Daniel White, CEO and Co-founder of Signol, helps us understand how we can influence behavioural patterns within ourselves and our companies.

Daniel White, CEO and Co-founder of Signol, helps us understand how we can influence behavioural patterns within ourselves and our companies.

 

 

The Guest – Daniel White, CEO of Signol

Daniel White is the Co-Founder and CEO at Signol, a software platform that draws on insights from behavioural economics to encourage employees to make more efficient decisions. Signol provides users with actions and feedback through multiple communication channels, as well as data analysis for those in management positions. 

 

Developing Greener Habits

Today, most people are to some degree aware of the actions needed to be more environmentally conscious. However, why do we find it difficult to make a change? Is there a way that technology can motivate us to take better actions and become greener? 

If so, can we apply these incentives at a company level and prompt larger groups of people to take climate action?

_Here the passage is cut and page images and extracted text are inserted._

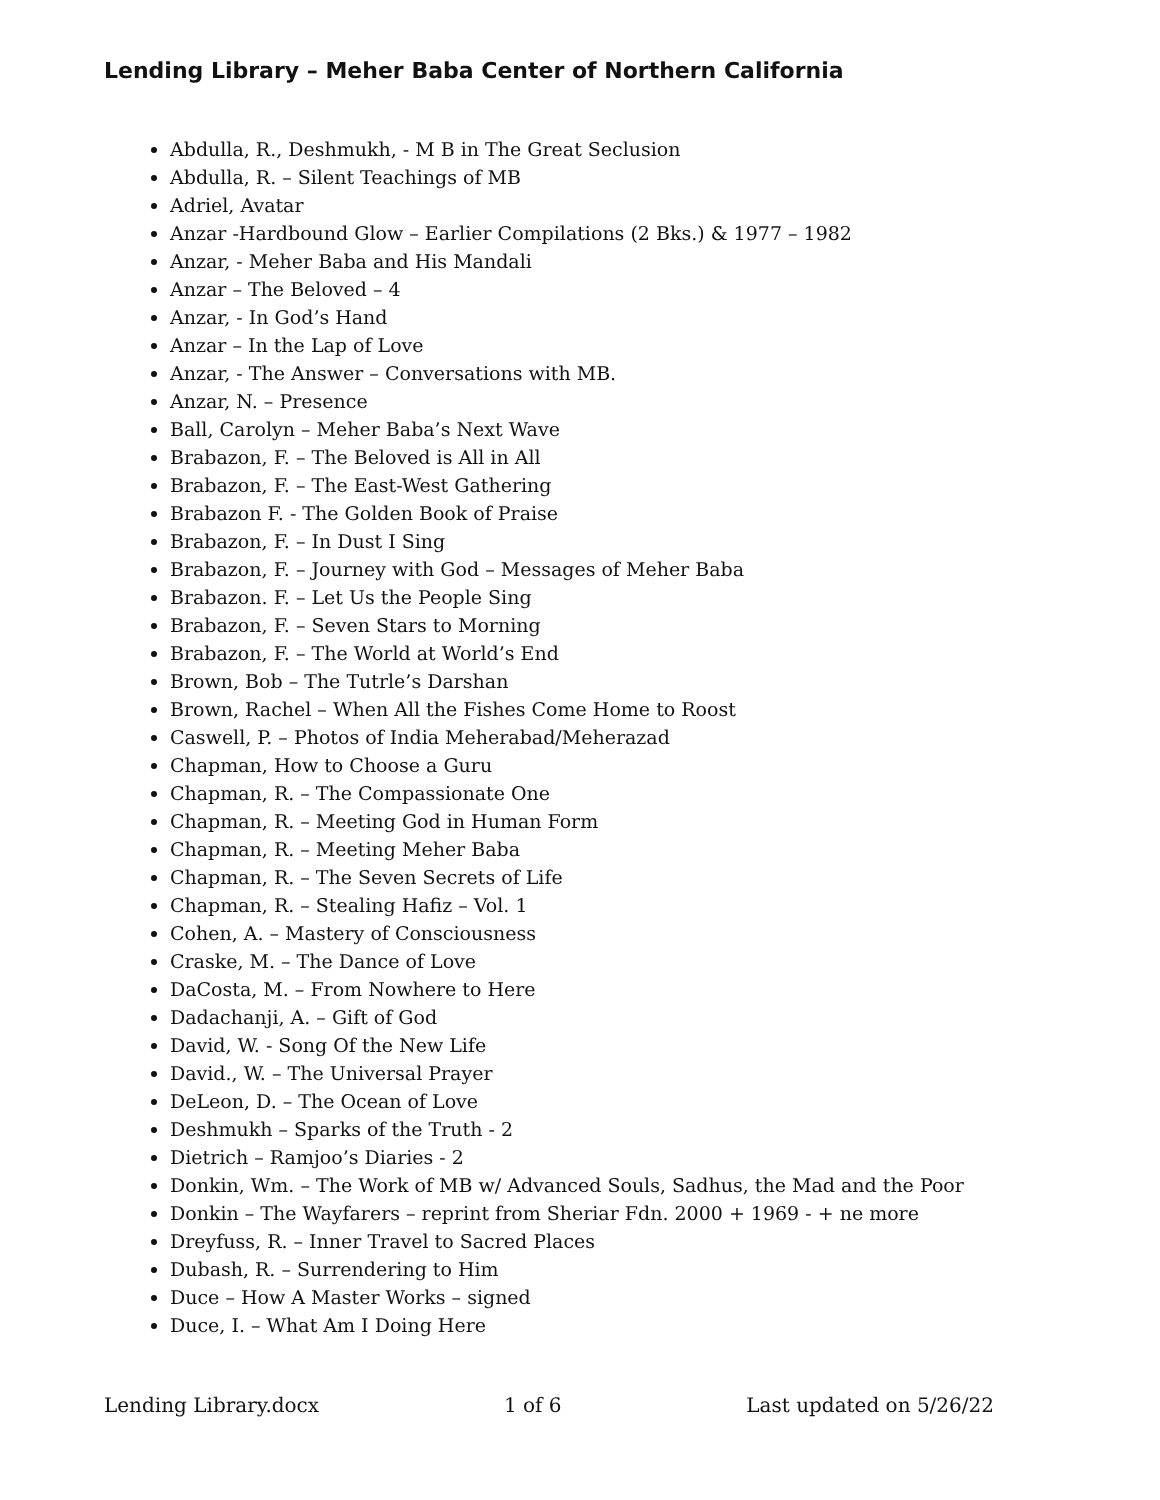Lending Library – Meher Baba Center of Northern California
Abdulla, R., Deshmukh, - M B in The Great Seclusion
Abdulla, R. – Silent Teachings of MB
Adriel, Avatar
Anzar -Hardbound Glow – Earlier Compilations (2 Bks.) & 1977 – 1982
Anzar, - Meher Baba and His Mandali
Anzar – The Beloved – 4
Anzar, - In God’s Hand
Anzar – In the Lap of Love
Anzar, - The Answer – Conversations with MB.
Anzar, N. – Presence
Ball, Carolyn – Meher Baba’s Next Wave
Brabazon, F. – The Beloved is All in All
Brabazon, F. – The East-West Gathering
Brabazon F. - The Golden Book of Praise
Brabazon, F. – In Dust I Sing
Brabazon, F. – Journey with God – Messages of Meher Baba
Brabazon. F. – Let Us the People Sing
Brabazon, F. – Seven Stars to Morning
Brabazon, F. – The World at World’s End
Brown, Bob – The Tutrle’s Darshan
Brown, Rachel – When All the Fishes Come Home to Roost
Caswell, P. – Photos of India Meherabad/Meherazad
Chapman, How to Choose a Guru
Chapman, R. – The Compassionate One
Chapman, R. – Meeting God in Human Form
Chapman, R. – Meeting Meher Baba
Chapman, R. – The Seven Secrets of Life
Chapman, R. – Stealing Hafiz – Vol. 1
Cohen, A. – Mastery of Consciousness
Craske, M. – The Dance of Love
DaCosta, M. – From Nowhere to Here
Dadachanji, A. – Gift of God
David, W. - Song Of the New Life
David., W. – The Universal Prayer
DeLeon, D. – The Ocean of Love
Deshmukh – Sparks of the Truth - 2
Dietrich – Ramjoo’s Diaries - 2
Donkin, Wm. – The Work of MB w/ Advanced Souls, Sadhus, the Mad and the Poor
Donkin – The Wayfarers – reprint from Sheriar Fdn. 2000 + 1969 - + ne more
Dreyfuss, R. – Inner Travel to Sacred Places
Dubash, R. – Surrendering to Him
Duce – How A Master Works – signed
Duce, I. – What Am I Doing Here
Lending Library.docx 1 of 6 Last updated on 5/26/22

Some of the topics covered in this episode include:

  • Can we incentivize employees to change behaviours?
  • How technology can be used to influence behavioural habits.
  • What are the incentives that people react positively to?
  • Ensuring the well-being of team members.

 

Highlight

 

Transcript (abridged version):

 

[…]

Daniel: Signol is fundamentally a scalable technology, which uses operational data to provide feedback to pilots and ship captains to motivate and empower them to save fuel. 

 

So then how does that work at a granular level? If I’m an airline pilot, what do I receive and how does that impact my behaviour?

 

Daniel: So, within your in-flight data with an airline, for example, we were able to measure different practices, different behaviours, or things that the pilot does during the flight. That could be switching off engines when taxing on the runway, it could be switching off the power unit, and these practices are linked to fuel consumption. So it’s quite easy to see differences in how each pilot or each crew performs on each flight. 

 

Initially, it was very easy for us to see that when we control for the external factors that affect you like weather, aircraft, the airport, and whatnot; the pilot is still very crucial in how fuel efficient they are. 

 

Airlines are already analysing, collecting data, and crunching this into platforms with dashboards that are telling the crew and the airline where the operational gaps are. The real difference in what we’re doing is personalization. So by that I mean, people are not necessarily motivated by just the sheer presence of new information. Literature tells us that people are motivated and moved by contextual or environmental changes. We are much more emotional creatures than we’re prepared to admit. So what we’re doing at Signol is, leveraging a lot of that research to provide a much more personalised experience, which has shown to be delivering some quite remarkable improvements in individual efficiency changes. 

 

Have you had those explicit conversations with your colleagues about looking after their own well-being to cultivate a stronger mental health. Has it been a topic for you and your colleagues?

 

Daniel: We’re actually working through this right now. So on Tuesday, we have a meeting where we’re really going to get into this quite deeply. So it’s definitely something that’s in the front of my mind. It’s also interesting to go back to the people who we serve as a product. I was reading some research, today in fact, that showed that there are really high levels of depression and anxiety in the pilot community, and also the maritime community. [..]

 

Then, I suppose an interesting point that came out of our own research was when we originally started the product, which was the randomized control trial with Virgin Atlantic back in 2016. One of the behavioural nudges that the team was testing was the use of incentives. By that I mean, if a pilot hits a fuel efficiency target, the proposal was to pay the pilot a small amount of money, but of course the unions pushed back and said no. […] So we agreed to use a charitable donation made on behalf of the pilot to a charity that they could choose. Through the study, we were measuring job satisfaction, and although this pro social incentive donation didn’t exhibit any higher or lower productivity metrics or outcomes versus the other groups, when we were testing on job satisfaction, metrics were off the charts. It was so much higher, and this is something that we built into the platform as a feature, so that if a company wants to, we can facilitate the donation of money to charity. This spreads further value in two ways. Number one, to the community groups or the charities that receive the donation, and two, to the employees who naturally feel better and work better because of that whole process of giving them the feedback loop of saying thank you. So, that’s an area that I’d like to offer as part of our own company, not just our product, as it is something which we’ve seen working in practice.